We had the mildest driest winter on record last year.  Nature always rights herself, so what will it be, long and wet winter or long and cold, we shall see.


----------



## Fidgety (27 August 2017)

Lévrier;13611557 said:
			
		


			I went back to the yard and found the swallows were lining up on the telegraph lines...... autumn is definitely here, earlier than it ever used to be.......
		
Click to expand...

The swallows seem to have been on a feeding frenzy this last couple of days, I think they're stocking up for the journey, it's so sad when they head off .  I do love September though, there really is something exciting about the quality of the light and the misty mornings.


----------



## Bernster (30 August 2017)

And got my first notifications of autumn hunting this week too.  But I don't do the bonkers early starts so will wait it out until a more civilised time of day haha.


----------



## spacefaer (30 August 2017)

Bernster said:



			And got my first notifications of autumn hunting this week too.  But I don't do the bonkers early starts so will wait it out until a more civilised time of day haha.
		
Click to expand...

One of my local packs is doing quite a few 6pm meets.

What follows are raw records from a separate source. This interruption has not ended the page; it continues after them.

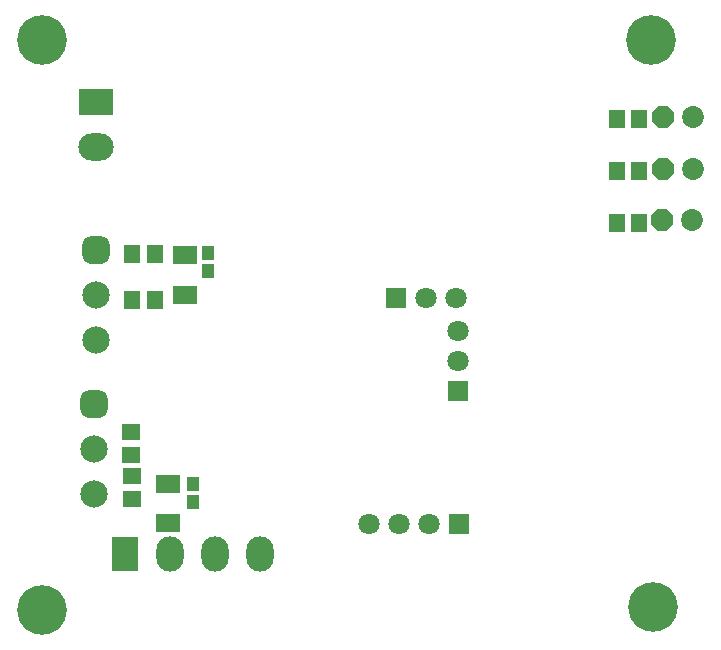
<source format=gbs>
G04*
G04 #@! TF.GenerationSoftware,Altium Limited,Altium Designer,20.2.6 (244)*
G04*
G04 Layer_Color=16711935*
%FSLAX24Y24*%
%MOIN*%
G70*
G04*
G04 #@! TF.SameCoordinates,10DCDC14-C833-4712-9BA6-5F063841230D*
G04*
G04*
G04 #@! TF.FilePolarity,Negative*
G04*
G01*
G75*
%ADD50R,0.0434X0.0454*%
%ADD57R,0.0631X0.0552*%
%ADD58R,0.0552X0.0631*%
%ADD61R,0.0789X0.0611*%
G04:AMPARAMS|DCode=68|XSize=90.7mil|YSize=90.7mil|CornerRadius=24.7mil|HoleSize=0mil|Usage=FLASHONLY|Rotation=270.000|XOffset=0mil|YOffset=0mil|HoleType=Round|Shape=RoundedRectangle|*
%AMROUNDEDRECTD68*
21,1,0.0907,0.0413,0,0,270.0*
21,1,0.0413,0.0907,0,0,270.0*
1,1,0.0493,-0.0207,-0.0207*
1,1,0.0493,-0.0207,0.0207*
1,1,0.0493,0.0207,0.0207*
1,1,0.0493,0.0207,-0.0207*
%
%ADD68ROUNDEDRECTD68*%
%ADD69C,0.0907*%
%ADD70C,0.0710*%
%ADD71R,0.0710X0.0710*%
%ADD72R,0.0710X0.0710*%
%ADD73P,0.0790X8X22.5*%
%ADD74C,0.0730*%
%ADD75O,0.1180X0.0907*%
%ADD76R,0.1180X0.0907*%
%ADD77R,0.0907X0.1180*%
%ADD78O,0.0907X0.1180*%
%ADD79C,0.0474*%
%ADD80C,0.1655*%
D50*
X6560Y5831D02*
D03*
Y5240D02*
D03*
X7060Y13530D02*
D03*
Y12939D02*
D03*
D57*
X4524Y6092D02*
D03*
Y5344D02*
D03*
X4510Y7570D02*
D03*
Y6822D02*
D03*
D58*
X4544Y11986D02*
D03*
X5292D02*
D03*
X5296Y13494D02*
D03*
X4548D02*
D03*
X21442Y14546D02*
D03*
X20694D02*
D03*
X21442Y16276D02*
D03*
X20694D02*
D03*
X21442Y18006D02*
D03*
X20694D02*
D03*
D61*
X5730Y4531D02*
D03*
Y5850D02*
D03*
X6290Y13460D02*
D03*
Y12141D02*
D03*
D68*
X3279Y8510D02*
D03*
X3349Y13650D02*
D03*
D69*
X3279Y7010D02*
D03*
Y5510D02*
D03*
X3349Y12150D02*
D03*
Y10650D02*
D03*
D70*
X12440Y4500D02*
D03*
X13440D02*
D03*
X14440D02*
D03*
X15390Y9930D02*
D03*
Y10930D02*
D03*
X14330Y12040D02*
D03*
X15330D02*
D03*
D71*
X15440Y4500D02*
D03*
X13330Y12040D02*
D03*
D72*
X15390Y8930D02*
D03*
D73*
X22210Y14630D02*
D03*
X22250Y16330D02*
D03*
Y18060D02*
D03*
D74*
X23210Y14630D02*
D03*
X23250Y16330D02*
D03*
Y18060D02*
D03*
D75*
X3329Y17060D02*
D03*
D76*
Y18560D02*
D03*
D77*
X4300Y3500D02*
D03*
D78*
X5800D02*
D03*
X7300D02*
D03*
X8800D02*
D03*
D79*
X21340Y1550D02*
D03*
X22090Y1200D02*
D03*
X21643Y1220D02*
D03*
X21360Y1997D02*
D03*
X21690Y2300D02*
D03*
X22440Y1950D02*
D03*
X22137Y2280D02*
D03*
X2090Y20850D02*
D03*
X1787Y21180D02*
D03*
X1340Y21200D02*
D03*
X1010Y20897D02*
D03*
X990Y20450D02*
D03*
X1293Y20120D02*
D03*
X1740Y20100D02*
D03*
X2070Y20403D02*
D03*
X22390Y20850D02*
D03*
X22087Y21180D02*
D03*
X21640Y21200D02*
D03*
X21310Y20897D02*
D03*
X21290Y20450D02*
D03*
X21593Y20120D02*
D03*
X22040Y20100D02*
D03*
X22370Y20403D02*
D03*
X22420Y1503D02*
D03*
X2070Y1403D02*
D03*
X1740Y1100D02*
D03*
X1293Y1120D02*
D03*
X990Y1450D02*
D03*
X1010Y1897D02*
D03*
X1340Y2200D02*
D03*
X1787Y2180D02*
D03*
X2090Y1850D02*
D03*
D80*
X21890Y1750D02*
D03*
X21840Y20650D02*
D03*
X1540D02*
D03*
Y1650D02*
D03*
M02*

</source>
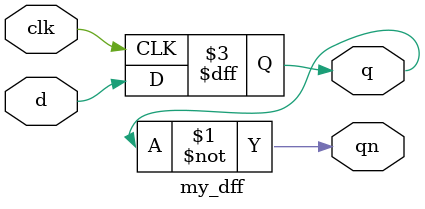
<source format=v>
/*

Copyright 2022 Marc Ketel
SPDX-License-Identifier: Apache-2.0

*/

`default_nettype none

module top_module (
    input  wire clk,
    input  wire j,
    input  wire k,
    output wire Q
);

  wire dff_d, dff_q, dff_qn;

  my_dff dff1 (
      .clk(clk),
      .d  (dff_d),
      .q  (dff_q),
      .qn (dff_qn)
  );

  assign Q = dff_q;
  assign dff_d = (dff_qn & j) | (~k & dff_q);

endmodule

module my_dff (
    input  wire clk,
    input  wire d,
    output reg  q,
    output wire qn
);

  assign qn = ~q;

  always @(posedge clk) begin
    q <= d;
  end

endmodule


</source>
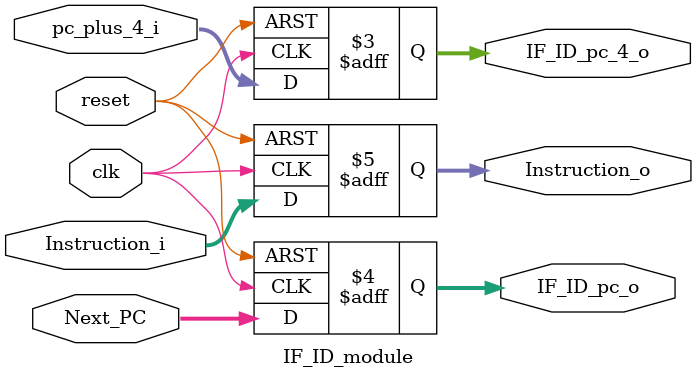
<source format=v>
module IF_ID_module
#(
	parameter NBits = 32
)
(
	input clk,
	input reset,
	input [NBits-1:0] Next_PC, //pc_w
	input [NBits-1:0] pc_plus_4_i, //pc_plus_4_w
	input [NBits-1:0] Instruction_i, //instruction_bus_w

	
	output reg [31:0] IF_ID_pc_4_o,
	output reg [31:0] IF_ID_pc_o,
	output reg [(NBits-1):0] Instruction_o
);

always@(negedge reset or posedge clk) begin
	if(reset==0) begin
		IF_ID_pc_o <= 32'h00000000;
		IF_ID_pc_4_o <= 32'h00000000;
		Instruction_o <= 32'h00000000;
	end
	else begin
		IF_ID_pc_o <= Next_PC;
		IF_ID_pc_4_o <= pc_plus_4_i;
		Instruction_o <= Instruction_i;
	end
end


endmodule
</source>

Gets more people out, and there's a barbecue afterwards (fundraising by the hunt supporters club) - it's too warm and the ground is too hard for hounds to be doing much anyway. So just an educational outing for horses and hounds, with a social thrown in!


----------



## Goldenstar (30 August 2017)

Chill in the alr and we have about a week to go before starting
Beagles where on a neighbours farm this am Fatty and Tatts went nuts, H was ok he was ...hounds ,horn oh hellow of course I will come in mmmm breakfast .
Tatts is still storming around he won't need working today .


----------



## {97702} (30 August 2017)

Bernster said:



			And got my first notifications of autumn hunting this week too.  But I don't do the bonkers early starts so will wait it out until a more civilised time of day haha.
		
Click to expand...

My local pack has been cubbing for a week or so now, they also do evening/on foot/lead rein 'cubbing' sessions, it is great   Not that I have managed to go on any of them yet of course... sigh....


----------



## spacefaer (30 August 2017)

Lévrier;13623465 said:
			
		


			My local pack has been cubbing for a week or so now, they also do evening/on foot/lead rein 'cubbing' sessions, it is great   Not that I have managed to go on any of them yet of course... sigh....
		
Click to expand...

(whispers .....Not the "c" word....!!)


----------